PASSAGE TO READ:
↓
Fa-Fa-Fa-Fa-Fashion

Photo by Quang Nguyen Vinh on Pexels.com

I am not at all certain of how this will pan out: this is not my usual way of doing things.  The starting point for my little ragbag of ideas and mental cul-de-sacs is normally just that, a starting point – a first sentence, sometimes a paragraph, a vague idea of destination and an unrecognized postcode for the satnav.  Occasionally a topic will present itself, usually some vague gripe or perceived injustice or I may just spot a bubble I’m dying to burst.  Today I have none of those things, just a nebulous conviction that I should return to a topic of the past in order to measure how I view it today, compared to yesterday.

I plumped for Fashion.  I first did so in January 2019 (you can find it here) so it must have provided me a reason for the visit back then.  I don’t know.  I decided against reading it until I had finished scrawling today*.  I was interested to see whether I had returned to old themes, or maybe repeated the same jokes.  (In my head, old jokes are always delivered by Danny Dyer.  I have no idea why.  I think it is probably because there is so little to commend an old joke delivered by somebody who believes it’s a new one – especially when it is one of your own.)  Nothing goes out of fashion quite as quickly as a bad joke – except, perhaps, for tartan edgings.
↑
SUPPLIED INFORMATION:
↓
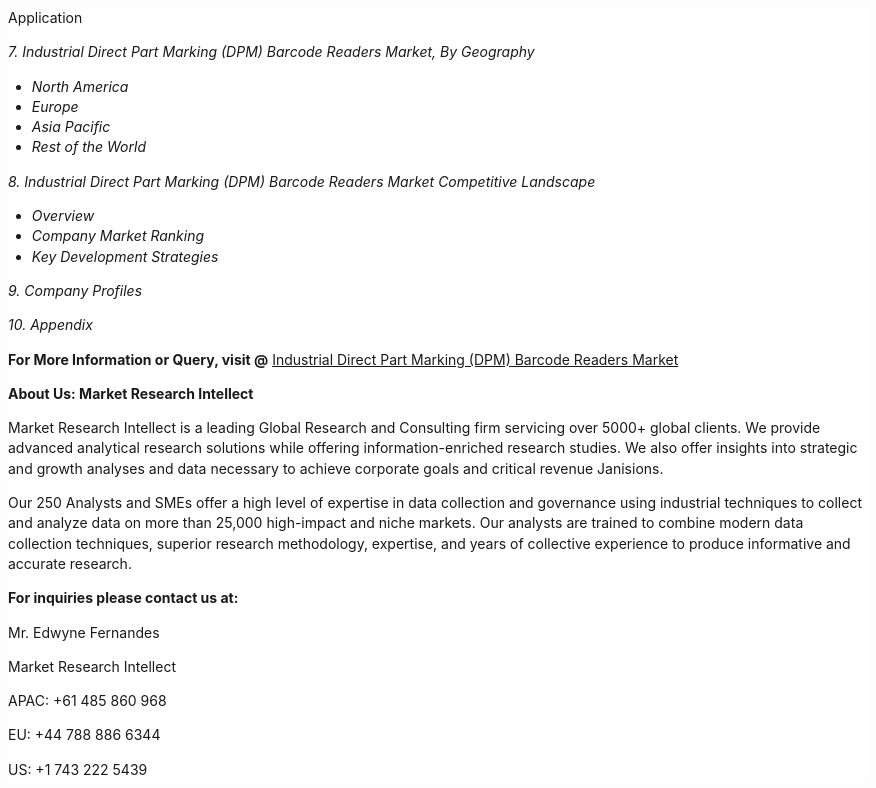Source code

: Application</span></em></p><p><em><span class="font-[700]">7. Industrial Direct Part Marking (DPM) Barcode Readers Market, By Geography</span></em></p><ul><li><em><span class="">North America</span></em></li><li><em><span class="">Europe</span></em></li><li><em><span class="">Asia Pacific</span></em></li><li><em><span class="">Rest of the World</span></em></li></ul><p><em><span class="font-[700]">8. Industrial Direct Part Marking (DPM) Barcode Readers Market Competitive Landscape</span></em></p><ul><li><em><span class="">Overview</span></em></li><li><em><span class="">Company Market Ranking</span></em></li><li><em><span class="">Key Development Strategies</span></em></li></ul><p><em><span class="font-[700]">9. Company Profiles</span></em></p><p><em><span class="font-[700]">10. Appendix</span></em></p><p><span class="font-[700]"><strong>For More Information or Query, visit&nbsp;@</strong>&nbsp;</span><span class="font-[700]"><a href="https://www.marketresearchintellect.com/product/industrial-direct-part-marking-dpm-barcode-readers-market/?utm_source=Linkedin&utm_medium=838" target="_blank" data-tracking-control-name="article-ssr-frontend-pulse_little-text-block" data-tracking-will-navigate="" data-test-link="">Industrial Direct Part Marking (DPM) Barcode Readers Market</a></span></p><p><strong><span class="font-[700]">About Us: Market Research Intellect</span></strong></p><p><span class="">Market Research Intellect is a leading Global Research and Consulting firm servicing over 5000+ global clients. We provide advanced analytical research solutions while offering information-enriched research studies.&nbsp;</span>We also offer insights into strategic and growth analyses and data necessary to achieve corporate goals and critical revenue Janisions.</p><p><span class="">Our 250 Analysts and SMEs offer a high level of expertise in data collection and governance using industrial techniques to collect and analyze data on more than 25,000 high-impact and niche markets. Our analysts are trained to combine modern data collection techniques, superior research methodology, expertise, and years of collective experience to produce informative and accurate research.</span></p><p><strong>For inquiries please contact us at:</strong></p><p>Mr. Edwyne Fernandes</p><p>Market Research Intellect</p><p>APAC: +61 485 860 968</p><p>EU: +44 788 886 6344</p><p>US: +1 743 222 5439</p>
↑
TO DO:
a - From the fashion essay, output the passage starting at "I am not at" and ending at "compared to yesterday.".
b - In the fashion essay, who delivers old jokes in the writer's head?

SOLUTIONS BY TASK:
a -
I am not at all certain of how this will pan out: this is not my usual way of doing things.  The starting point for my little ragbag of ideas and mental cul-de-sacs is normally just that, a starting point – a first sentence, sometimes a paragraph, a vague idea of destination and an unrecognized postcode for the satnav.  Occasionally a topic will present itself, usually some vague gripe or perceived injustice or I may just spot a bubble I’m dying to burst.  Today I have none of those things, just a nebulous conviction that I should return to a topic of the past in order to measure how I view it today, compared to yesterday.

b - Danny Dyer